Last summer, Barbara Odom of Chanhassen looked at her daughter and considered two possibilities for the girl's first days in a Mandarin Chinese kindergarten class.
One, Gabbi would love language immersion and "soak up Mandarin like a sponge." Or two, she would be confused and come to tears because her teacher spoke only Chinese.
Today, Gabbi, 6, loves her teacher, sings Mandarin songs "all the time," mixes Mandarin words and phrases with English, and eavesdrops on strangers at Target.
"There are times when you as a parent question your choices," Odom said. "But it's amazing -- Gabbi is not intimidated by the language."
Last fall, dozens of other parents in the Minnetonka and Hopkins school districts wrestled with the same fears as they enrolled almost 150 kindergartners and first-graders in Mandarin Chinese immersion classrooms.
Like St. Paul's Yinghua Academy, which opened the first Mandarin immersion program in the Midwest in 2006, both districts' programs teach every subject in Mandarin Chinese.
The Minnetonka and Hopkins programs still have kindergarten spaces available next school year for resident and open-enrolled students. Both plan to add a grade each year, and when students reach middle school they will transition into partial immersion and in high school will take Chinese language classes.
During elementary school, the students learn a Romanized version of the language called pinyin in addition to Mandarin characters. Formal English instruction is not introduced until second grade.

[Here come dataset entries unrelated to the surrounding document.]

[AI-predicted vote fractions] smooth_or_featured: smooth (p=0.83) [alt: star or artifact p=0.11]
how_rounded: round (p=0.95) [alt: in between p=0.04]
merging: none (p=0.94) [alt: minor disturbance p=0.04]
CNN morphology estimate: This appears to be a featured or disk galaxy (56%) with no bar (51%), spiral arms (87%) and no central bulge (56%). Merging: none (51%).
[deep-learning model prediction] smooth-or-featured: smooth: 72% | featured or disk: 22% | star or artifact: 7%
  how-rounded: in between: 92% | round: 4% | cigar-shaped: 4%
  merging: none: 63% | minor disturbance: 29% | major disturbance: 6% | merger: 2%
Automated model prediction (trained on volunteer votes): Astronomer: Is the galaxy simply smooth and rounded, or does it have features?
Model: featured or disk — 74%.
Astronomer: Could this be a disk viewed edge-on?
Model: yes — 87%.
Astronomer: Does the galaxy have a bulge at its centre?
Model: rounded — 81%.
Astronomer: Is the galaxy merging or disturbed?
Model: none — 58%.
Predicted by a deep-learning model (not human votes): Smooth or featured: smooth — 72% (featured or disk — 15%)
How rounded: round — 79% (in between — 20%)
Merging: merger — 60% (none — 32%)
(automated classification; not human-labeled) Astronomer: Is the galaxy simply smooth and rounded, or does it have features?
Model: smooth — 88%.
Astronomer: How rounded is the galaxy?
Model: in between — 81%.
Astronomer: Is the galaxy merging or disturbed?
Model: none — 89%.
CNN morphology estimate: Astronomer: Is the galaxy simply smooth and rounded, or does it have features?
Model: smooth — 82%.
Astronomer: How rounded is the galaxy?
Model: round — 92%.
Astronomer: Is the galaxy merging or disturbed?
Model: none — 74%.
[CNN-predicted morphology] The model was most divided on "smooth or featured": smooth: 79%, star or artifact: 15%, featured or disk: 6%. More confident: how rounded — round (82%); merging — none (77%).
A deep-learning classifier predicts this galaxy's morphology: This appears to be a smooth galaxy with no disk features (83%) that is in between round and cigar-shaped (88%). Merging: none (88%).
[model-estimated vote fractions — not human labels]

And parents, in some respects, are asked to home-school their children as well: They're urged to read to them in English for at least 30 minutes to an hour each day. The students also have homework such as math worksheets.
A little encouragement
Excelsior Elementary School Principal Lee Drolet said she spent time during the first few weeks of the year checking in with teachers and parents and had to encourage a few to "stick it out." But in the end, only one parent decided it wasn't for them, she said.
"The program really requires parents to be sure that they want their child to be bilingual and [understand] that it may be challenging at times," Drolet said.
Hopkins' program -- Xin Xing Academy based at Eisenhower Elementary School -- asks parents to help their children practice Mandarin with short computer-based reading and listening activities, Principal Rosemary Lawrence said.
Both school districts and Yinghua Academy frequently share their "best practices," or instructional techniques that prove most effective, Drolet said. They've also relied on the University of Minnesota's Center for Advanced Research on Language Acquisition for advice.
According to the center, in the early years of English instruction there may be a lag in immersion students' reading and writing skills, but by fifth grade, they do as well or better than students in English-only classes.
"I know some people are worried about them falling behind in English, but what they gain by learning Chinese [at such a young age] is unparalleled," Odom said.
When traveling abroad, Odom said, she's been "humbled" by the fact that foreigners commonly spoke multiple languages while many Americans speak only English. School officials said that sentiment and awareness of China's growing presence as a major world power are common threads among immersion parents.
"The parents are very brave," said Jie Gao, Gabbi's Mandarin Chinese immersion kindergarten teacher at Excelsior Elementary. "They realize we are becoming a global village."
This is her first year teaching in Minnetonka, but the native Mandarin speaker is a certified teacher with years of experience teaching English in China and Chinese to Westerners.
Following along
Earlier this week the "global village" she referenced seemed to have already taken root at the school. Gao's class of about 21 students sat cross-legged on individual patches of carpet as they recited the month, week and day of the year with a large calendar.
In Mandarin Chinese, days of the week incorporate numbers one through seven ("yi, er, san, si, wu, liu, qi"). If students know how to count to at least 25 or 30, it's easy for them to follow along.
Most of the students seemed to understand Gao, and she frequently used gestures, pictures and other objects to help them connect Mandarin words to the ideas they represented.
"It's the same [approach] as regular kindergarten classes," Drolet said. Many of the kindergarten students can already count to 100 and read as many as 75 characters, district spokesperson Janet Swiecichowski said.
Later, Gao assigned small groups of students to "learning stations." They're separate tables where four or five students practice reading, counting or other activities for 15 minutes before moving to another station.
The students spent time at the stations until lunch. English phrases blended with Chinese as they played with blocks, counted, read or colored.
But they always switched back into Mandarin when Gao's voice emerged. And as they switched stations, she led the class in a song.